Field Where it comes from
session_id The route parameter for every subsequent call.
path Absolute notebook directory path.
dag Formatted upstream/downstream/staleness map.
Runtime config default_parent_path, configured Python versions, deployment mode, user-header status.
id, name, owner, worker, timeout, env, ai notebook.toml
env_sources, env_fetch_error, env_fetched_at Secret-manager fetch status
workers, mounts, connections, malformed_connections, secret_manager_config, variant_groups notebook.toml
cells (full) Source, status, display outputs, console stdout/stderr, provenance hashes, causality chains, DAG shadow warnings, per-cell overrides.
environment Live: Python version, lockfile hash, package counts, last-synced timestamp, sync status.
environment_job / environment_job_history Currently-running env mutation + recent past jobs.

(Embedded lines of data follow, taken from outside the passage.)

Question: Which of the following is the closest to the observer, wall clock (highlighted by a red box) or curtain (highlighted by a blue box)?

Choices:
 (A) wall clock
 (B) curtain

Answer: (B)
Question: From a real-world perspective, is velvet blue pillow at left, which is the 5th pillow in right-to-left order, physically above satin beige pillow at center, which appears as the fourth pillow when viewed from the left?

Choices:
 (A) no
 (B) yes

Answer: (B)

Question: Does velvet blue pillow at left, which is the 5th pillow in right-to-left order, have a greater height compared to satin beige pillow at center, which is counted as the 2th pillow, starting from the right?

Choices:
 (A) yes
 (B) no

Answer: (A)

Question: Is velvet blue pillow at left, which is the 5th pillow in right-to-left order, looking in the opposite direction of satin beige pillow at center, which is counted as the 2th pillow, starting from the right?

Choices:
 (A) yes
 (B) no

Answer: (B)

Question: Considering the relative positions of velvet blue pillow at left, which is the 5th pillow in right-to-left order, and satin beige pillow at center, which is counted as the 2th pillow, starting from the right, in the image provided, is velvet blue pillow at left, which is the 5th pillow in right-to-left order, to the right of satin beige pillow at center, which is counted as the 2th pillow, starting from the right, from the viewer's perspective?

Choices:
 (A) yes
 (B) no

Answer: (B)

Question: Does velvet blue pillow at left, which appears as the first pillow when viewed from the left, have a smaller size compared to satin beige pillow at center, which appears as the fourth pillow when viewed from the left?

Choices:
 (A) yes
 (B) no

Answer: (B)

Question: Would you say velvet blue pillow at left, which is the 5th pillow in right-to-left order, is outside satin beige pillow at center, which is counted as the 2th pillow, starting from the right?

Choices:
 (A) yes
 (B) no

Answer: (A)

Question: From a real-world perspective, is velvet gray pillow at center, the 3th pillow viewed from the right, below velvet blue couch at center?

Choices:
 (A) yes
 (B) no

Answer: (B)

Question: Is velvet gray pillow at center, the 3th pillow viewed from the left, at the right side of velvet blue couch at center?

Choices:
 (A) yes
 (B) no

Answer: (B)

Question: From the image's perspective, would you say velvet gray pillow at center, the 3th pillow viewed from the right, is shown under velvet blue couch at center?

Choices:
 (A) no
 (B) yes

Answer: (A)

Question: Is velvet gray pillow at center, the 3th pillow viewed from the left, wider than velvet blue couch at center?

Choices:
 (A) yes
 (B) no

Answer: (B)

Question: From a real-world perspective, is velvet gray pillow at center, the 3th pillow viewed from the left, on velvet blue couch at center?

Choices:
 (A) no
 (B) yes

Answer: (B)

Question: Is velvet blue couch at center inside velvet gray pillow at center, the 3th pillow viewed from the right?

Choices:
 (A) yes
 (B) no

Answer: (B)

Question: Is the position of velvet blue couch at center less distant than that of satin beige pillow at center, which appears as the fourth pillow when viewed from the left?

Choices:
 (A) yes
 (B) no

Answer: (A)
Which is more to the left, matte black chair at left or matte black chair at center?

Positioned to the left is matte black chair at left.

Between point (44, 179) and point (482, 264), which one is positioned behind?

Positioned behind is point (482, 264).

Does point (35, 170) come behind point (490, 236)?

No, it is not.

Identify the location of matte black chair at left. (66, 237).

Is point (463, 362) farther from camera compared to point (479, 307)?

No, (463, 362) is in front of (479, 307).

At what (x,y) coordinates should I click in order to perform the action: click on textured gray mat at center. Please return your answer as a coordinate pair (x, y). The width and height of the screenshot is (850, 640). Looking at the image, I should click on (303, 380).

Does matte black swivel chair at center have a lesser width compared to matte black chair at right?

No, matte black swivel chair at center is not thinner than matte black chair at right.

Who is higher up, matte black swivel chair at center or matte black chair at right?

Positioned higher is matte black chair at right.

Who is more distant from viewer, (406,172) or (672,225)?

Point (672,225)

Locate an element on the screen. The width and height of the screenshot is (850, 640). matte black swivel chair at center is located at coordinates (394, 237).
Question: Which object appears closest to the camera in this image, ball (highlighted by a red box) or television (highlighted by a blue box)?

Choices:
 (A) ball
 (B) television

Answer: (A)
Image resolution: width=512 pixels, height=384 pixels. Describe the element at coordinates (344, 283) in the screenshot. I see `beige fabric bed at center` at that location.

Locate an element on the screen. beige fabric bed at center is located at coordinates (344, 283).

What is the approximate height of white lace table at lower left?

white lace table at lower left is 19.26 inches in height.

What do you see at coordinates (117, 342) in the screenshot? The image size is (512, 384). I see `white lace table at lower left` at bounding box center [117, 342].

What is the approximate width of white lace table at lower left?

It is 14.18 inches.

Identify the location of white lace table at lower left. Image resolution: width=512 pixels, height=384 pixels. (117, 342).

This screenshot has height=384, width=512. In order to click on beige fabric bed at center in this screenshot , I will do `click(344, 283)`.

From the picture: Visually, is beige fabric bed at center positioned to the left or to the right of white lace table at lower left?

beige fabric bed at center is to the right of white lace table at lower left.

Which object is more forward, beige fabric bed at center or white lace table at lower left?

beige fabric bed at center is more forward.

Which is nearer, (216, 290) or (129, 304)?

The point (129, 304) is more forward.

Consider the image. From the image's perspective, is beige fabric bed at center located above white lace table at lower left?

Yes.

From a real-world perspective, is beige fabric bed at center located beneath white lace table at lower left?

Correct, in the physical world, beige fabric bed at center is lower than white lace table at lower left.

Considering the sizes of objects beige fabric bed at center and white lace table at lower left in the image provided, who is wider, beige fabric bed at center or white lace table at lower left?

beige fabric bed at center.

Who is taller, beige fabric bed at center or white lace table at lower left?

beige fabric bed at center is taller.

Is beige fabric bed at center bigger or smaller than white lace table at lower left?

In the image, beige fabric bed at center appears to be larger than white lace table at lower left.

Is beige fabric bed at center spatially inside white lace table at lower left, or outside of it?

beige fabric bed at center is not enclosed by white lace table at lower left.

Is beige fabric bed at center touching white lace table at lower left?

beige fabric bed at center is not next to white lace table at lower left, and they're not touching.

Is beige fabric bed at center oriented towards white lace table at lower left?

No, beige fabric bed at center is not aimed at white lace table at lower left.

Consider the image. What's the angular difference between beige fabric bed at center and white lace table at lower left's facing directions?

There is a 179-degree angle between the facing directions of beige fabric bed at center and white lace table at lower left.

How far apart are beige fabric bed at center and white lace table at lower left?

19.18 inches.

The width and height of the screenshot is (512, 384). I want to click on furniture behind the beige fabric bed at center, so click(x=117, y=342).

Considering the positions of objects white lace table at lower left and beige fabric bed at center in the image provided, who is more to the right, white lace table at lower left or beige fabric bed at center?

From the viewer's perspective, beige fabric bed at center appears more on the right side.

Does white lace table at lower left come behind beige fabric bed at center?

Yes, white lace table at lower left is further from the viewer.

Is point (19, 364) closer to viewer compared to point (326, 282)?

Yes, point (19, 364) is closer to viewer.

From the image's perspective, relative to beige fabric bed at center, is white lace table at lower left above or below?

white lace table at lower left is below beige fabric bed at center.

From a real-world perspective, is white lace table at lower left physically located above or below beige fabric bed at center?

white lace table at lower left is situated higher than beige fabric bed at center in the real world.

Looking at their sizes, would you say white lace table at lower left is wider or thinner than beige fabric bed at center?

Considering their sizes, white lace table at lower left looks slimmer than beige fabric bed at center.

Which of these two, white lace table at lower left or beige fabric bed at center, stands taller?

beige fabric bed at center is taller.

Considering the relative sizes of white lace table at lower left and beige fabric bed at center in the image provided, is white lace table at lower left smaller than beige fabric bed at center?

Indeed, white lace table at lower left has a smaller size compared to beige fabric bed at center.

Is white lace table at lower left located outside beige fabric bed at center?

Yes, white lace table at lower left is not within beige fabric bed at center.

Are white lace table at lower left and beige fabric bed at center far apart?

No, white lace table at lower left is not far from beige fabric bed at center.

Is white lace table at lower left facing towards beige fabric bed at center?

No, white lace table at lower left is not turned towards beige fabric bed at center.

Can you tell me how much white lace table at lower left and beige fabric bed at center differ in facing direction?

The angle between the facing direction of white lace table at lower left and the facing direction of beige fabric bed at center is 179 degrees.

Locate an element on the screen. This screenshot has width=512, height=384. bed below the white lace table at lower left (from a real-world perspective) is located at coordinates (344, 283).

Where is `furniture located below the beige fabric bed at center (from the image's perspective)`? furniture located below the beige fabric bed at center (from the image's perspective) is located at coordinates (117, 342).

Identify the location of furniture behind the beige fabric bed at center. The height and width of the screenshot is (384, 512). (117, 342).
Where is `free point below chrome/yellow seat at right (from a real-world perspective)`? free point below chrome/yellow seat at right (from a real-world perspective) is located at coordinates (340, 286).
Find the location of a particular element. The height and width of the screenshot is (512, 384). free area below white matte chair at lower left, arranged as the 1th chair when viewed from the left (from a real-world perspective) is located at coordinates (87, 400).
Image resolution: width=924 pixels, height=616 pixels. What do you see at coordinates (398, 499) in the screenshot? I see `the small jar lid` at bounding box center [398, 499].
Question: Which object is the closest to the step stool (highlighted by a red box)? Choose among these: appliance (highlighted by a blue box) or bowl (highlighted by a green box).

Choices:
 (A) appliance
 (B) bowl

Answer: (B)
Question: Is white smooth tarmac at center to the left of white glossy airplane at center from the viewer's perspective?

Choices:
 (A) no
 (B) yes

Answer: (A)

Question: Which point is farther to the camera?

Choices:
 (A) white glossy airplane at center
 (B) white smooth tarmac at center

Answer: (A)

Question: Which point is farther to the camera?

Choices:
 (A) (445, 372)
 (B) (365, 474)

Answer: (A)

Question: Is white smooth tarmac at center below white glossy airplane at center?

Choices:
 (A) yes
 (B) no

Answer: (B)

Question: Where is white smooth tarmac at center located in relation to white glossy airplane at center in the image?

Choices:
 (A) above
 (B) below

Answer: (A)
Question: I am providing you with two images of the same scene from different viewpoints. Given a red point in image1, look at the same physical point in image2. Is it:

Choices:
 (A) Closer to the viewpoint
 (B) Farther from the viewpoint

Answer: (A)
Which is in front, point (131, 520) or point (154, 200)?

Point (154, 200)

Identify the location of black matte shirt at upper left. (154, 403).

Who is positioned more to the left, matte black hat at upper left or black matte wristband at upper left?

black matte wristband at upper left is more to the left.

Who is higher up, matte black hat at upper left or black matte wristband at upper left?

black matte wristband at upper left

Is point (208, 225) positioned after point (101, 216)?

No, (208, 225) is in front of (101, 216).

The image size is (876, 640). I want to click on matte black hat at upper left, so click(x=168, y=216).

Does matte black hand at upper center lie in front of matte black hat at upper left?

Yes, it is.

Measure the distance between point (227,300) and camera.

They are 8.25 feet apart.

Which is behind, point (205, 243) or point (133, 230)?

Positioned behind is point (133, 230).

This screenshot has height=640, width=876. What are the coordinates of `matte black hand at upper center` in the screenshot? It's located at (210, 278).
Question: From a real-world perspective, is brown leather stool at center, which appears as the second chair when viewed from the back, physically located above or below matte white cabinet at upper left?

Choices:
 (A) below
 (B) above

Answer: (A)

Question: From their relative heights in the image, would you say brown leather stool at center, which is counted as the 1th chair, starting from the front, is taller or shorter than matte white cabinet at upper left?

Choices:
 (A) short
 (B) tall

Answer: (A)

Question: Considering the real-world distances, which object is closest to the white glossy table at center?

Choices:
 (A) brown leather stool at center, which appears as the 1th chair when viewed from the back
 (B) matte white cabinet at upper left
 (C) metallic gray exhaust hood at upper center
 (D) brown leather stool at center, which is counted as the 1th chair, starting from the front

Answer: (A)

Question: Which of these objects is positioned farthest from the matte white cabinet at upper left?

What is not in the cold-start payload

Some Vue panels lazy-fetch additional data only when the user opens them. A non-Vue client can ignore these until it actually needs to render the corresponding panel:

Lazy fetch Triggered by Why deferred
GET /{sid}/workers NotebookPage onMounted (worker badge in header) Auto-detected backends (Docker, local) are runtime state, change between requests. Vue auto-fetches once on mount; a TUI can skip it until the user opens a worker panel.
GET /{sid}/dependencies Environment panel open Resolved deps from uv.lock; expensive on large lockfiles. The snapshot already has environment.resolved_package_count.
GET /{sid}/environment Environment panel re-fetch Refreshes after a mutation; snapshot has the version current at open.
GET /{sid}/llm/models, GET /{sid}/llm/status LLM picker / panel open Provider API call.
GET /{sid}/connections/{name}/schema Connection detail open Adapter call per connection.
GET /{sid}/profiling-summary Profiling panel open Computed on demand.

Reconnection and the cancel-on-disconnect grace window

When the last WS for a notebook drops, the handler does not cancel the in-flight execution and drop inspect / execution state immediately. Instead it schedules a teardown task that fires after a 60-second reconnect grace window; any incoming upgrade for the same notebook within that window cancels the pending teardown and resumes against the preserved execution state.

What this means for a client:

  • A tmux detach / VPN blip / browser refresh does not kill a running cell as long as you reconnect within ~60 seconds.
  • Vue's "close tab to cancel" still works — the user just waits past the window. The grace constant (_GRACE_CANCEL_SECONDS in ws.py) is a module-level number you can override at startup if you want a different default.
  • Missed deltas are not replayed. Per-cell deltas emitted while you were disconnected (cell_console mid-stream, cell_output_delta, cell_iteration_progress, cascade_progress) are dropped. On reconnect, send notebook_sync and rebuild from the fresh notebook_state. Persisted state (finished cell_status, latest cell_output) survives — it's recovered through the snapshot.
  • Sequence numbers continue across reconnects. Every server-to-client message carries a seq from a per-notebook counter. The counter doesn't reset on reconnect; if you see a large gap, that's expected — treat it as a hint to drop local in-flight state and replace from notebook_state.

See WebSocket Protocol → Reconnection semantics for the message-level detail.

Message types

The full list of WS frame types lives on the WebSocket Protocol page. Every type corresponds to a member of strata.notebook.protocol.MessageType — that enum is the canonical source. A non-Vue client can enumerate the full set by iterating it:

from strata.notebook.protocol import MessageType

for member in MessageType:
    print(member.name, member.value)

The enum is the single source of truth; the docs are organized for human readability but the values match exactly. If you see a frame whose type doesn't match an enum value, treat that as a bug to report.